Que réserve l’avenir de la mise en forme dans WordPress
L’évolution de WordPress vers l’édition complète de site et les blocs réutilisables dessine un avenir où le formatage local devient de moins en moins pertinent. Les créateurs définissent des patterns de contenu au niveau global, appliqués ensuite de manière cohérente à travers tout le site. Cette approche systémique améliore la cohérence visuelle mais éloigne encore WordPress de la flexibilité du traitement de texte traditionnel.
Les outils d’intelligence artificielle commencent à influencer la création de contenu dans WordPress. Des plugins intégrant GPT pour générer du texte, suggérer des améliorations ou même optimiser le SEO automatiquement changent la nature même du processus de création. Dans ce contexte, les débats sur les boutons de formatage peuvent sembler anachroniques, vestiges d’une époque où les humains contrôlaient manuellement chaque aspect de leur contenu.
La tension entre simplicité et flexibilité continuera probablement d’animer la communauté WordPress. Chaque nouvelle version apporte son lot de décisions controversées, certaines fonctionnalités disparaissent tandis que d’autres apparaissent. L’écoute de la communauté influence ces choix mais ne les dicte pas entièrement. WordPress reste finalement un produit avec une vision, même si cette vision ne satisfait pas toujours tous les utilisateurs.

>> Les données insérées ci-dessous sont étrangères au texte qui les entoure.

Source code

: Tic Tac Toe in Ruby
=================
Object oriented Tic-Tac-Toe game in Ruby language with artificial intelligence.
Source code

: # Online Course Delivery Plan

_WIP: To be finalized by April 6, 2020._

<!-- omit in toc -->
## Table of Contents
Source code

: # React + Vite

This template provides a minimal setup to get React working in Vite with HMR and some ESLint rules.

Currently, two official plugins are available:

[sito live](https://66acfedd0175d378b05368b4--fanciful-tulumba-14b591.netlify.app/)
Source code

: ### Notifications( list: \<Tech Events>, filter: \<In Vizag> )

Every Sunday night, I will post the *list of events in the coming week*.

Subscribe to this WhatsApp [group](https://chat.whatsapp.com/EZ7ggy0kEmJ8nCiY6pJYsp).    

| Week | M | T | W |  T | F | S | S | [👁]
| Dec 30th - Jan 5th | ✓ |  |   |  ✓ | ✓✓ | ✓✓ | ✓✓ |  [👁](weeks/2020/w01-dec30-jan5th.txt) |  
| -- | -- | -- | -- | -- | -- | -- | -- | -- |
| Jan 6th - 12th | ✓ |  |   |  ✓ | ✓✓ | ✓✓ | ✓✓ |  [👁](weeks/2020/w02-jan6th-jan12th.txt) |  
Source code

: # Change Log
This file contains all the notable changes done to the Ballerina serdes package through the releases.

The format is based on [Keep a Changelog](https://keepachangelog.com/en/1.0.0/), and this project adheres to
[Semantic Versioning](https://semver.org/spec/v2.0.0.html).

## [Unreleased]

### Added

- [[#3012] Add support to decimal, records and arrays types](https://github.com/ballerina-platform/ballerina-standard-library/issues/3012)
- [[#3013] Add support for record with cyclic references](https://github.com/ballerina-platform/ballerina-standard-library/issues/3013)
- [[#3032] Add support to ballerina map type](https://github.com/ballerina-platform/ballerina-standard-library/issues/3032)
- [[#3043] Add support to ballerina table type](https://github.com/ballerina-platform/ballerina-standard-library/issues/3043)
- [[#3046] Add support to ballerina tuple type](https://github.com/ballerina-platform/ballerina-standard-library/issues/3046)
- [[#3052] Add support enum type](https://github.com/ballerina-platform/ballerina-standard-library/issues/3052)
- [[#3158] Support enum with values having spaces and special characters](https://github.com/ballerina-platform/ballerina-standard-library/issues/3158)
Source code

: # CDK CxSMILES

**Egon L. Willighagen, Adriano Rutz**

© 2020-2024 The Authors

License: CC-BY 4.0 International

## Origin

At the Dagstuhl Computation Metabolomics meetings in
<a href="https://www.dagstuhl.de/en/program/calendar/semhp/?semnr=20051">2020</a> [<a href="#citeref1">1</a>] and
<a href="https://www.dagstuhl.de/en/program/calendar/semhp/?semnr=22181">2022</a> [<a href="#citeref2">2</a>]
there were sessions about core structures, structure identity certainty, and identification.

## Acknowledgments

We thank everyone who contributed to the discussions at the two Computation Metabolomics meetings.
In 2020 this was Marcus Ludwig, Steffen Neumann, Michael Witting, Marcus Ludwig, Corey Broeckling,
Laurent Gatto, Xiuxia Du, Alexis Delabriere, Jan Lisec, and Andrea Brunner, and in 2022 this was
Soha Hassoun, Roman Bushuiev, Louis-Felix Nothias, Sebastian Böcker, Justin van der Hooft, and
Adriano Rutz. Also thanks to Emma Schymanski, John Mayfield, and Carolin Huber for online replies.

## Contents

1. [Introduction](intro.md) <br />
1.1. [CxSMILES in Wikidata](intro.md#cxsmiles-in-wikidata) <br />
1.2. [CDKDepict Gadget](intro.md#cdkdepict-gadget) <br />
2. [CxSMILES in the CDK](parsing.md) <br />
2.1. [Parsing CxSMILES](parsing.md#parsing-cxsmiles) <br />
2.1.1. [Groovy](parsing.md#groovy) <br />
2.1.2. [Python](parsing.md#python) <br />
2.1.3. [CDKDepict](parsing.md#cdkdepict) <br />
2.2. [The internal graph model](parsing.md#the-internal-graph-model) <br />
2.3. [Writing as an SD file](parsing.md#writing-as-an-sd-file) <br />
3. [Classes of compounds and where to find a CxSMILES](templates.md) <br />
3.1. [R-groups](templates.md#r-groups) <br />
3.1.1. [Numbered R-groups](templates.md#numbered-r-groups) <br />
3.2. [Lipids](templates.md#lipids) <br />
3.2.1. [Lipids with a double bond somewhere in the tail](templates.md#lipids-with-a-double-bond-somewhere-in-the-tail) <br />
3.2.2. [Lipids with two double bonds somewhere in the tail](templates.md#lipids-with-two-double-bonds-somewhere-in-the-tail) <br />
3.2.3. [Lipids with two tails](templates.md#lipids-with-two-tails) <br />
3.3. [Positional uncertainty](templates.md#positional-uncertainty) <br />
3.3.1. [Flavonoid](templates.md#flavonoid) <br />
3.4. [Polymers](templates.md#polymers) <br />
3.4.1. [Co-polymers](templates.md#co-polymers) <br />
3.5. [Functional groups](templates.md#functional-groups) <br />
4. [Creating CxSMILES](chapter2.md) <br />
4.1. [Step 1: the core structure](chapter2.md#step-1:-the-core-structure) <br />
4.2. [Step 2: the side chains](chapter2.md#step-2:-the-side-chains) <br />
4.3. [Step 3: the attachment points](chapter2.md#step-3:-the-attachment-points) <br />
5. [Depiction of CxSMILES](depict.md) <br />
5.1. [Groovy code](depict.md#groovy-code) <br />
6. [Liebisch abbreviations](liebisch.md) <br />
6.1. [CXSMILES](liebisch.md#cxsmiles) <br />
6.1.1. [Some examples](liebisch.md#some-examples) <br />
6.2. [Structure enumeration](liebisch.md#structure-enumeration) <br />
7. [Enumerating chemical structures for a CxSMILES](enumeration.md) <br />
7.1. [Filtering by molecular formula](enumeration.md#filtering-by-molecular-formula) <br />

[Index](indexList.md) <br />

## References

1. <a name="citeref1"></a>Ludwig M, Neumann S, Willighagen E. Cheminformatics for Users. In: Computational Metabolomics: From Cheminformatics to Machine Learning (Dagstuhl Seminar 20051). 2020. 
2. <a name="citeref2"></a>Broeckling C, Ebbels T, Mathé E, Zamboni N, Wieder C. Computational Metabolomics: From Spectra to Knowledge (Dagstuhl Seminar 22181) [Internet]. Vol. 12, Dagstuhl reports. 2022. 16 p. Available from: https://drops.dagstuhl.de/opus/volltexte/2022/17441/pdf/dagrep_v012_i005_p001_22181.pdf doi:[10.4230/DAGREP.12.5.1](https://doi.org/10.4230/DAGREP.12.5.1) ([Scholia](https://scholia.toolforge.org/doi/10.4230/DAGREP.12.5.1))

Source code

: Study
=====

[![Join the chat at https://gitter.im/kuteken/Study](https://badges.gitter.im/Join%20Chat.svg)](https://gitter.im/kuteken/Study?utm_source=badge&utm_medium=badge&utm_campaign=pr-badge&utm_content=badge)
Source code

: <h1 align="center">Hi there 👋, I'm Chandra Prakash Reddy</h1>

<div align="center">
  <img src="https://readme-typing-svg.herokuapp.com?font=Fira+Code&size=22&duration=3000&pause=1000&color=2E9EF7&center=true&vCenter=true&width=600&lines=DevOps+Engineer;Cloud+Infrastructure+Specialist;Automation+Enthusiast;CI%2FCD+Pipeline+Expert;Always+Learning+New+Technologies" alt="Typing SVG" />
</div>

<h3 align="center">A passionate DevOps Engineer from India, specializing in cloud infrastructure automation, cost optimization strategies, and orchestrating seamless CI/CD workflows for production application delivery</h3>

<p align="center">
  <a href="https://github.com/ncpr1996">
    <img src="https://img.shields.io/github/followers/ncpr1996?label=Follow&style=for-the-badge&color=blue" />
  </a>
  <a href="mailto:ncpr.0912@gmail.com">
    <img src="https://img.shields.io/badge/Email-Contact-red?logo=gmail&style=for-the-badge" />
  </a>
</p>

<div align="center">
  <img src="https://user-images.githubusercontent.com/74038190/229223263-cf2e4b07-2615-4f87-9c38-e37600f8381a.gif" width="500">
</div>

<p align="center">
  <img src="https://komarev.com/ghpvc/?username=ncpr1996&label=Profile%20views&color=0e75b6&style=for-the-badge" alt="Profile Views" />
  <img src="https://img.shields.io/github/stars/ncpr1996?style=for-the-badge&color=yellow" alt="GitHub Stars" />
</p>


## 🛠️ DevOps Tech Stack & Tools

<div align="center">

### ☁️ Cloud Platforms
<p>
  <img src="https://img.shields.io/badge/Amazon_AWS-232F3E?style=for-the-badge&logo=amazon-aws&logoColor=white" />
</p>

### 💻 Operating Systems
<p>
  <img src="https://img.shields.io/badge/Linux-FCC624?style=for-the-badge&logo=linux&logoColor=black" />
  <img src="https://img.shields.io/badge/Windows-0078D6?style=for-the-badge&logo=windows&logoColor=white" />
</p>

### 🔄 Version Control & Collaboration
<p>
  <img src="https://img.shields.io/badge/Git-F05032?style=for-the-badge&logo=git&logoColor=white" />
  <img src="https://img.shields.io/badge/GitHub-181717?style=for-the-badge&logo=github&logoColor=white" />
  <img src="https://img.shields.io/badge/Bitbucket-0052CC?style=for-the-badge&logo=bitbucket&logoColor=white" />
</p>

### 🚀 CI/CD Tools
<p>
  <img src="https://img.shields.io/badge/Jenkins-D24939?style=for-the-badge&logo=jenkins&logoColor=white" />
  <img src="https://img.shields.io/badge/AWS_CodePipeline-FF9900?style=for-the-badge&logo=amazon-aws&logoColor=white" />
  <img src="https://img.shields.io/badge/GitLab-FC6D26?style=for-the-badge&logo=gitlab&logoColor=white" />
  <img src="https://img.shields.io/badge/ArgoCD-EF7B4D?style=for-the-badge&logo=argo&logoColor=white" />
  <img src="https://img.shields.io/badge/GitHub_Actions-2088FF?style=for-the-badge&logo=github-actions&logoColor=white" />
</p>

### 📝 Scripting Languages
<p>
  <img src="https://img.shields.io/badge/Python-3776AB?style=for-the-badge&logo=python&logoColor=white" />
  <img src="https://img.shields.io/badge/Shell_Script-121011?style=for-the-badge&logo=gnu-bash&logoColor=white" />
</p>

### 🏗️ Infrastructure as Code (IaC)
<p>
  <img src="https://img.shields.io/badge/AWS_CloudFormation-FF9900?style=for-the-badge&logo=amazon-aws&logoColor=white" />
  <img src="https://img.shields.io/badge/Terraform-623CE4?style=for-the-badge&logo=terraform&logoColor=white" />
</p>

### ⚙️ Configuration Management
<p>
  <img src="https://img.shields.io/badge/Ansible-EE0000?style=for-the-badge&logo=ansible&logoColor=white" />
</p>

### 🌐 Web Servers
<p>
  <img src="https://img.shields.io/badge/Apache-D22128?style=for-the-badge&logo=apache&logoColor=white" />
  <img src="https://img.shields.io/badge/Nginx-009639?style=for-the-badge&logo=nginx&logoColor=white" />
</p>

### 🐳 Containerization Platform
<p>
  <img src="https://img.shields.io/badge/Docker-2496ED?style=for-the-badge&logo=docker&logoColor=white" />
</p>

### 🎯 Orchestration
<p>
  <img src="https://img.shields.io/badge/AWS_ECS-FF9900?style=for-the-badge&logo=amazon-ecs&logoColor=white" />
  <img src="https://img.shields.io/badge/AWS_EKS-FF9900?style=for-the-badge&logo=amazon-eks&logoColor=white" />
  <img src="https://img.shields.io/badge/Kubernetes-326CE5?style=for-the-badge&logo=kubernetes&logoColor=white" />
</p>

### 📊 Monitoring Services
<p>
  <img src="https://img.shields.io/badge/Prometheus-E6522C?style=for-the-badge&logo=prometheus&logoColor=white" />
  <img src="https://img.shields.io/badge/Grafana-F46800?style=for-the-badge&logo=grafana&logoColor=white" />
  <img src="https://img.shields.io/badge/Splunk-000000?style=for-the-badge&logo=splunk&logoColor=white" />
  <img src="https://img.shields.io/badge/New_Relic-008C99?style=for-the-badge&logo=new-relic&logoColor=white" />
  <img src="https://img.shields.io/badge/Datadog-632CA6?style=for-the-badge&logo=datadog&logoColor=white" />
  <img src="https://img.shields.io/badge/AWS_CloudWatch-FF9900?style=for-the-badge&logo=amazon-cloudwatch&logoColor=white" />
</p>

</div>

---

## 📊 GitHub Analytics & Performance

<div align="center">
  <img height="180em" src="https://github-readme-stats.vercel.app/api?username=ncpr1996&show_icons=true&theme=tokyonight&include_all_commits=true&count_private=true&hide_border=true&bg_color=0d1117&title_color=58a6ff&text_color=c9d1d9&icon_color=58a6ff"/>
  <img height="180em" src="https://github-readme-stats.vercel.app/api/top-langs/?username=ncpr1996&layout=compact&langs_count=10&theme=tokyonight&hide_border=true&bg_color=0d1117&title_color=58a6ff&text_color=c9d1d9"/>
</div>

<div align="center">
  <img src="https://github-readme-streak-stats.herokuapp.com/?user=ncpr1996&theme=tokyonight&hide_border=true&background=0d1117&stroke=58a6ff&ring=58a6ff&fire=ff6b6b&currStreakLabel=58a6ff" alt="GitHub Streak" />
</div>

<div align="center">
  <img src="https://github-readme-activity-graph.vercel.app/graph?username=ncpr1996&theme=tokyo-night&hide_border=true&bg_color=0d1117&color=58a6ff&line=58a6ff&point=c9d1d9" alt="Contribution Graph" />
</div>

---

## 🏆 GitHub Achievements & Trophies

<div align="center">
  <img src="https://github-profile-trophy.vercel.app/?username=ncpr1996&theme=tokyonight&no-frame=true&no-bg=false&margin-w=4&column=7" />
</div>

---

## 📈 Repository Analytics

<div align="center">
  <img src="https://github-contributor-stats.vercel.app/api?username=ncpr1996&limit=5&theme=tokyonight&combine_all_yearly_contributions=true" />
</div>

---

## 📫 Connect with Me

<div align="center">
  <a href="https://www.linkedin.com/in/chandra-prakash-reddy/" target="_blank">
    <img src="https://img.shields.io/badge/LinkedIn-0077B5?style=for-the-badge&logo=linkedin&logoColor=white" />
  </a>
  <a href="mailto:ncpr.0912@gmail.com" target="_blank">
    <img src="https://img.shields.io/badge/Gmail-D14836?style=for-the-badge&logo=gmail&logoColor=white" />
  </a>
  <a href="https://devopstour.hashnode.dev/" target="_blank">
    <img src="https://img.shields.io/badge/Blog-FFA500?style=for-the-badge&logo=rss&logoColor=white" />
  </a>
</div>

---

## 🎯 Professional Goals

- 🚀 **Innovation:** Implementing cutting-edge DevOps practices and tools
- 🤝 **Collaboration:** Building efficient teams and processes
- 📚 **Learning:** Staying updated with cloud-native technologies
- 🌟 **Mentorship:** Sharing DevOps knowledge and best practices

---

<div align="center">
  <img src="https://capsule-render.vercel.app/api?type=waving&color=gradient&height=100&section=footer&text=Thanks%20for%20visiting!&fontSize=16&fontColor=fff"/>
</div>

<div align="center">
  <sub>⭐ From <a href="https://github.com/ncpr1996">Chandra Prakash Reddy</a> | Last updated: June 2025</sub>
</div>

La beauté de l’écosystème WordPress réside finalement dans sa capacité à accommoder ces tensions. Les utilisateurs insatisfaits des choix par défaut disposent d’innombrables plugins, thèmes et personnalisations pour adapter l’outil à leurs besoins spécifiques. Cette flexibilité garantit que WordPress peut servir aussi bien un blog personnel minimaliste qu’un site d’entreprise complexe, même si certains compromis s’avèrent nécessaires pour maintenir un produit cohérent accessible au plus grand nombre.